Com restrições em seu cotidiano há cinco meses, os moradores de Victoria mostram sinais de cansaço e se perguntam o que aconteceu para terem de voltar a suas casas.

“É um clima de cansaço. A gente chegou tão perto. A gente estava podendo voltar a fazer as coisas aos poucos. Aonde erramos tanto para agora estar muito pior do que estava no começo. O estado nunca teve tantos casos, estamos batendo recordes”, conta a brasileira Suellen Smosinski, 32, que mora na cidade há mais de cinco anos.

Nesta segunda (3), a Austrália registrou 641 novos casos de contaminados e 8 mortes. Em 1° de julho, o país de 25 milhões de habitantes contava 7 mil casos e 100 mortes desde o início da pandemia. Um mês depois, este número mais que dobrou, ultrapassando os 17 mil doentes e 208 pessoas vítimas fatais no território australiano, segundo as estatísticas do Our World in Data.

O que deu errado?

O número de casos de coronavírus em Melbourne começou a subir em junho. A suspeita é que isso tenha acontecido por falhas no sistema de quarentena de quem chegava à ilha. Além de restringir a entrada na Austrália, os viajantes deveriam passar por uma quarentena de 14 dias isolados em hotéis. No entanto, funcionários dos hotéis começaram a ser contaminados.

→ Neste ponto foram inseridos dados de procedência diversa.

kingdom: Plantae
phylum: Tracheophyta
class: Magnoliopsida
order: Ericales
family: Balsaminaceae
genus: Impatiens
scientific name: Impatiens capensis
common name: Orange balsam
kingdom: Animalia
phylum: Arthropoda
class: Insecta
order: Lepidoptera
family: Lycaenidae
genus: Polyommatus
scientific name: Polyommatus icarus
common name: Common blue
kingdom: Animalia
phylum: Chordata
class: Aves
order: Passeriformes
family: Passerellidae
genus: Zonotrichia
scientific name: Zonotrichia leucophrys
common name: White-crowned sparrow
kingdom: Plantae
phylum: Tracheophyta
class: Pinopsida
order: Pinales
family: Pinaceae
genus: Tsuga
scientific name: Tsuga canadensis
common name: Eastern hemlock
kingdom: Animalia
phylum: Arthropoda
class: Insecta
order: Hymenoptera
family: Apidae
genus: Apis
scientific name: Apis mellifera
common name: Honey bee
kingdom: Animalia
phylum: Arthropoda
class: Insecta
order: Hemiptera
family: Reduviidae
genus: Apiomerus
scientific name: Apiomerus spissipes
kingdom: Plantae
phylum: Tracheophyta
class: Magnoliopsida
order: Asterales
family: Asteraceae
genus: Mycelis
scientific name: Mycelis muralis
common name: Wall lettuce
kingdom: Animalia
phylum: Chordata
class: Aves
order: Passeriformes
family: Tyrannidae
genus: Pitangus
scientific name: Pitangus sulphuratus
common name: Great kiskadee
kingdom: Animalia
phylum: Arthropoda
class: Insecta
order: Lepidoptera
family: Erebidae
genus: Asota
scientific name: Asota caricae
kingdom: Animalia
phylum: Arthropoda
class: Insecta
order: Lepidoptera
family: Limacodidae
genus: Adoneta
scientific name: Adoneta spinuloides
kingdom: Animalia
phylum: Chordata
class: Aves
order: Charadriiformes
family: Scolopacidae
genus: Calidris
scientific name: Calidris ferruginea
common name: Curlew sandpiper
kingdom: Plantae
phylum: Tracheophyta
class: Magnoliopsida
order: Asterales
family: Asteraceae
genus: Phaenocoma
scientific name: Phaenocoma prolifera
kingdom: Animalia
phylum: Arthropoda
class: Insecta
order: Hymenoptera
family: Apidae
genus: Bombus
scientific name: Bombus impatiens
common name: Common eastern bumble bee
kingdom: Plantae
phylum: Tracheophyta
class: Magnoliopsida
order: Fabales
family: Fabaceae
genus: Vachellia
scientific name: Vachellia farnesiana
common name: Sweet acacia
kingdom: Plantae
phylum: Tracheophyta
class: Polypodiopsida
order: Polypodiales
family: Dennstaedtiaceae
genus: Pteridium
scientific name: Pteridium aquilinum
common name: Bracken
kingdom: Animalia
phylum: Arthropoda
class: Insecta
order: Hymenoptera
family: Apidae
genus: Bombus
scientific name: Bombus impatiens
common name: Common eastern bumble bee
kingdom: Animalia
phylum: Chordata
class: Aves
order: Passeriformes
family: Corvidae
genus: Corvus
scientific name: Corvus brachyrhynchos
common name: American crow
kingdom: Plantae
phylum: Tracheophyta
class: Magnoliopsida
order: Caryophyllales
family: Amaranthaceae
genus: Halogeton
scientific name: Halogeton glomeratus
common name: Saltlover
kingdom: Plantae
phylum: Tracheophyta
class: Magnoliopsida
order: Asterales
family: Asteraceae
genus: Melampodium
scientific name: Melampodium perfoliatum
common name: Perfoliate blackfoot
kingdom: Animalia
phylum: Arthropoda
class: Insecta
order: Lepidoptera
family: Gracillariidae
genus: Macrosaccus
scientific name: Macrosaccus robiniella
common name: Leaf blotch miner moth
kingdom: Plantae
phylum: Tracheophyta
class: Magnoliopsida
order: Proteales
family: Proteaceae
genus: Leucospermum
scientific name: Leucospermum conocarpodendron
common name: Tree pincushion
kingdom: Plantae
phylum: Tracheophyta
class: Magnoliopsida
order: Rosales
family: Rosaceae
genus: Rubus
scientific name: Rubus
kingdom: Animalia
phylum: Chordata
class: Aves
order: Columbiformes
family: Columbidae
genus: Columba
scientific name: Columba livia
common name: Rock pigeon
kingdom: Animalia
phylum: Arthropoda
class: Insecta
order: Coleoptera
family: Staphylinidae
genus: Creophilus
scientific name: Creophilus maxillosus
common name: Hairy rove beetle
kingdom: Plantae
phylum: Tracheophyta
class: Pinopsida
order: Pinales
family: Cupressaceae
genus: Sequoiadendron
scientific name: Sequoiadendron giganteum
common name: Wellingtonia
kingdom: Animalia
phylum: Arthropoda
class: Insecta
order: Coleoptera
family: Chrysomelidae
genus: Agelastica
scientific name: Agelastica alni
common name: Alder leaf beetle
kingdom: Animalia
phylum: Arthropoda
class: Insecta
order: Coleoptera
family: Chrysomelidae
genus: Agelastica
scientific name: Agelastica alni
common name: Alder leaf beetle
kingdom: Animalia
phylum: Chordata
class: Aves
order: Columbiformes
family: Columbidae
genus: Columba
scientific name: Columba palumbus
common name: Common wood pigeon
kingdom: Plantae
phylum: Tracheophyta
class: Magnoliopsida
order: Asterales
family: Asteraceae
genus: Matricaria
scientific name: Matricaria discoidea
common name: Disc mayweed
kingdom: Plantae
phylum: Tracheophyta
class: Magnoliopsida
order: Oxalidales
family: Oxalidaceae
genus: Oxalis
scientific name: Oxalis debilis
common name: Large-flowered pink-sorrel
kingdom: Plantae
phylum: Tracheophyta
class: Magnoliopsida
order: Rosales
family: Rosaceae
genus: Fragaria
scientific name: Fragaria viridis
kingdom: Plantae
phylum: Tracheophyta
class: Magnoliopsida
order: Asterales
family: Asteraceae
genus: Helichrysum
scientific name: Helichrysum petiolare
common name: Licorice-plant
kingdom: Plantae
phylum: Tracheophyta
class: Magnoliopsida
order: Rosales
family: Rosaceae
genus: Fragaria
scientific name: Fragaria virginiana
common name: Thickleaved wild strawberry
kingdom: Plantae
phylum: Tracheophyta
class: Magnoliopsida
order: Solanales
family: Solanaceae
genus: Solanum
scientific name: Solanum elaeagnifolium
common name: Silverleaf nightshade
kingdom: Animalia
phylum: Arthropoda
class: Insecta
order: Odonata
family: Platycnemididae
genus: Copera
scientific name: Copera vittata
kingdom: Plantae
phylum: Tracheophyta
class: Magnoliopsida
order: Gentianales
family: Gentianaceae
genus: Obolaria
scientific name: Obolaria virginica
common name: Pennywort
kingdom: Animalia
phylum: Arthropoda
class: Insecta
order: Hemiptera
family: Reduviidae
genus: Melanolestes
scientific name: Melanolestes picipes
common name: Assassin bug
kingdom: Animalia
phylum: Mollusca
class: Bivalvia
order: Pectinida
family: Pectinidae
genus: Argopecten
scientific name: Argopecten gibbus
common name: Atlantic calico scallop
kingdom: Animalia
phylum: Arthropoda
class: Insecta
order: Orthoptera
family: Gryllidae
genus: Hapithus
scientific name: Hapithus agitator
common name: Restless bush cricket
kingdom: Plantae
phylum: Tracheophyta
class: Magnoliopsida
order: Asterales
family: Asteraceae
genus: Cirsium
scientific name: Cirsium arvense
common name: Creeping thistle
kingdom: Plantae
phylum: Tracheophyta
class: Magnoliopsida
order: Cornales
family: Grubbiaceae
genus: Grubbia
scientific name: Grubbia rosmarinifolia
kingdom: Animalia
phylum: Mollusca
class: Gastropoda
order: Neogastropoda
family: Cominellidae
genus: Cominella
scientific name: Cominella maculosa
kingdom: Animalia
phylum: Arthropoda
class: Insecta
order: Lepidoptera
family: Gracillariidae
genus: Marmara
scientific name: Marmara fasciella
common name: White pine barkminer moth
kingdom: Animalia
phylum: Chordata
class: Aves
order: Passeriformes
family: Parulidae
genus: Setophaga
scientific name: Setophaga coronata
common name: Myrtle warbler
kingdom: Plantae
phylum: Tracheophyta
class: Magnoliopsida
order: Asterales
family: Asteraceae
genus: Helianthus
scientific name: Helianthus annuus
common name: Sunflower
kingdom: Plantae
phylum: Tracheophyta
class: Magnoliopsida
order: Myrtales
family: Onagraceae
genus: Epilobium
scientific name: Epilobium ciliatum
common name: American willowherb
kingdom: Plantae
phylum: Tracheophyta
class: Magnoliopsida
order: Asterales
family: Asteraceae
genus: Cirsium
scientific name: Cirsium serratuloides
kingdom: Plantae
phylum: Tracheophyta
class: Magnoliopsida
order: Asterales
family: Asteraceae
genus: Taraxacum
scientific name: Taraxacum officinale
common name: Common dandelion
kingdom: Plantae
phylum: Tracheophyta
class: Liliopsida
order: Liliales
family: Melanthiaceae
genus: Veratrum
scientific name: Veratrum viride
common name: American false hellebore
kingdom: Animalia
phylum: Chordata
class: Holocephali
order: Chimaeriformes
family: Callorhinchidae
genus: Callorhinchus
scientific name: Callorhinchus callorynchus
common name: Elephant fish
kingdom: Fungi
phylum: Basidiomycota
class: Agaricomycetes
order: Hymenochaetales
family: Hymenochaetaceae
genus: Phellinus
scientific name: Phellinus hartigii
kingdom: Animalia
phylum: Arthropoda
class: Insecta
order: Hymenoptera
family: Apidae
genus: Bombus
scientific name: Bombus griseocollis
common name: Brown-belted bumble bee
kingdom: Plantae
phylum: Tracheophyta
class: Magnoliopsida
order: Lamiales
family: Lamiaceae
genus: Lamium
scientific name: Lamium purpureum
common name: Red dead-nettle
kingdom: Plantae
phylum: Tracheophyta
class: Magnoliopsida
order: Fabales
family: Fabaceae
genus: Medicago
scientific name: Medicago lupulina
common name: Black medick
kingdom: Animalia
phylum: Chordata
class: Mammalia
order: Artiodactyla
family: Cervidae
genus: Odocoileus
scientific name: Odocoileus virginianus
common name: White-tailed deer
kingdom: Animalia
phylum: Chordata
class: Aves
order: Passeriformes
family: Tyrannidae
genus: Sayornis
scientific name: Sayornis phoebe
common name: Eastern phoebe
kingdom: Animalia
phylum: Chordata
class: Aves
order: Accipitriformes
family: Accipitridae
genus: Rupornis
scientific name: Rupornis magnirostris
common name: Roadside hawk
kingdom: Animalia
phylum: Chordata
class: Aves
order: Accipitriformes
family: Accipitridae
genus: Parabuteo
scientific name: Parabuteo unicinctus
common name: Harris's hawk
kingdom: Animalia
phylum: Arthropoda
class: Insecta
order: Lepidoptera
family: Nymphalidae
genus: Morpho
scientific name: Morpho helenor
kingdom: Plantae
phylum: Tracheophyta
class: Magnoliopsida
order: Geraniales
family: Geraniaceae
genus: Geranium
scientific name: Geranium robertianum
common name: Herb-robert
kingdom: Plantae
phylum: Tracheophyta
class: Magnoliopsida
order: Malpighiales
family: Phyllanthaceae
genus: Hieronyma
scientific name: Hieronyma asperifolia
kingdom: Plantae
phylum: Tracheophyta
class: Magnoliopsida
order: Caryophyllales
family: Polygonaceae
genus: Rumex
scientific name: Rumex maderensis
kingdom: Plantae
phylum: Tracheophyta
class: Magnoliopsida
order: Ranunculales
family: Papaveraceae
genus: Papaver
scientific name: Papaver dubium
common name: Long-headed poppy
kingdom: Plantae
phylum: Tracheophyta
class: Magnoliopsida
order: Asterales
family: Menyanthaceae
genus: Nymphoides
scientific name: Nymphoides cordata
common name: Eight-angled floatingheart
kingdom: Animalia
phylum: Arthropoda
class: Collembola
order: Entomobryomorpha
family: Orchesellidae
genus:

Em julho, 9 mil casos foram registrados nessa região, o que levou o primeiro-ministro local, Daniel Andrews, a declarar estado de calamidade, o que permite uma ação mais incisiva da polícia no controle da população.

Os casos na região se concentram entre trabalhadores de abatedouros, de serviços de saúde e funcionários de varejo.

Na semana passada, Andrews afirmou que muitos empregados não estavam se ausentando de seus trabalhos, mesmo com sintomas, enquanto não sabiam o resultado de seus testes.

A decisão não é fácil para milhares de trabalhadores que ganham por hora trabalhada em múltiplos empregos para poder pagar suas contas ao final do mês.

Mais seis semanas

As novas restrições para a região de Melbourne devem durar mais seis semanas, indo até o meio de setembro.

"É duro, especialmente sabendo que, em outras partes do país, as pessoas têm bastante liberdade para sair e (aproveitar) uma vida praticamente normal", afirmou Tracy Skilling, 42, gerente de um café em Melbourne.

A falta de previsão sobre o futuro começa a pesar. "Antes eram seis semanas, agora são mais seis semanas que vão até setembro. A gente tenta não desanimar, mas dá para ver que tá todo mundo meio incrédulo e cansado", completa Smosinski.